To The Girl With The Broken Heart

Collegiettes, I doubt I need to say this, but breakups are hard. We all know how heartbreaking it is when you go through a breakup, no matter how big or small it is.  

Going from having that one special person, the person you know you can always vent to, the person who picks you up when you're down, the person you want nothing more than to share you life with, to suddenly not is absolutely heartbreaking. 

It's all too easy for us to wipe away our tears, pick our heads up, and pretend as if we're fine all for the sake of appearing strong. 

Well guess what, you don't have to be strong. 


Feeling sad? Cry. Feeling angry? Vent. Don't know what you're feeing? Take the time to figure it out. 


One of the most important steps in getting over a breakup is to actually let yourself feel your feelings.

Too often we are told that "big girls don't cry," when on the contrary, crying is one of the most inspiring things you can possibly do. Something about seeing a person who isn't afraid to let the world know how they're feeling, who isn't afraid to strip away those layers and truly be vulnerable is nothing short of incredible.

One important thing to remember, however, is that crying alone will not heal you. In reality, crying is only the first step. 

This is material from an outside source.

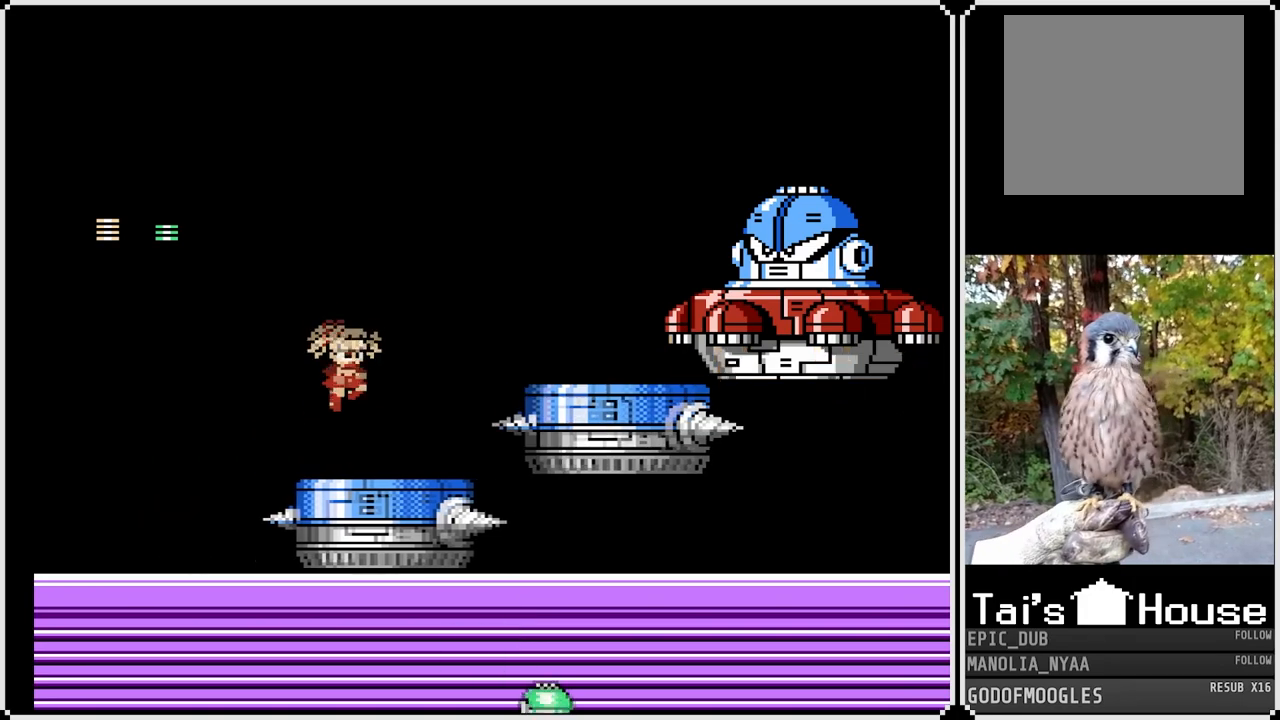
{"buttons": ["SQUARE"], "left_stick": "center", "right_stick": "center", "events": [[50, "DPAD_LEFT", "down"], [133, "CROSS", "up"], [400, "SQUARE", "down"], [450, "DPAD_LEFT", "up"]]}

We all know it, and we all hate hearing it, but healing takes time.

What happens when you break a bone? At first you're in a lot of pain, often excruciating pain. The pain is all you can think about. Nothing, not even 3 pints Ben and Jerry's ice cream can even come close to taking the edge off. However, at some point the initial shock wears off and you're left with a dull ache, one that you'll likely carry around with you for quite some time. 


While this ache is still ever present, as the days drag on you'll start to notice it less and less. Soon, the break only feels like sprain. Then the sprain only feels like a knotted muscle. And one day the remnants of that break, the break that you never thought you'd heal from, is only a distant memory, now replaced by new growth that bears only the faintest scar of devastation. 

The bottom line is, embrace what you're feeling, but don't try to rush the process. Take the chance to invest in yourself. Explore all the things you've previously been afraid to. Read that book, take that trip, and do it all for yourself.

Take the time to learn who you are independently from anyone else. Take the time to not only let yourself heal, but also to encourage yourself to grow. 

We're all different, and that means that while this timeline is universal, the speed at which it progresses is completely unique. 


Collegiettes, whether it takes you two months or two years, you'll get there. And more importantly, you'll be stronger than ever.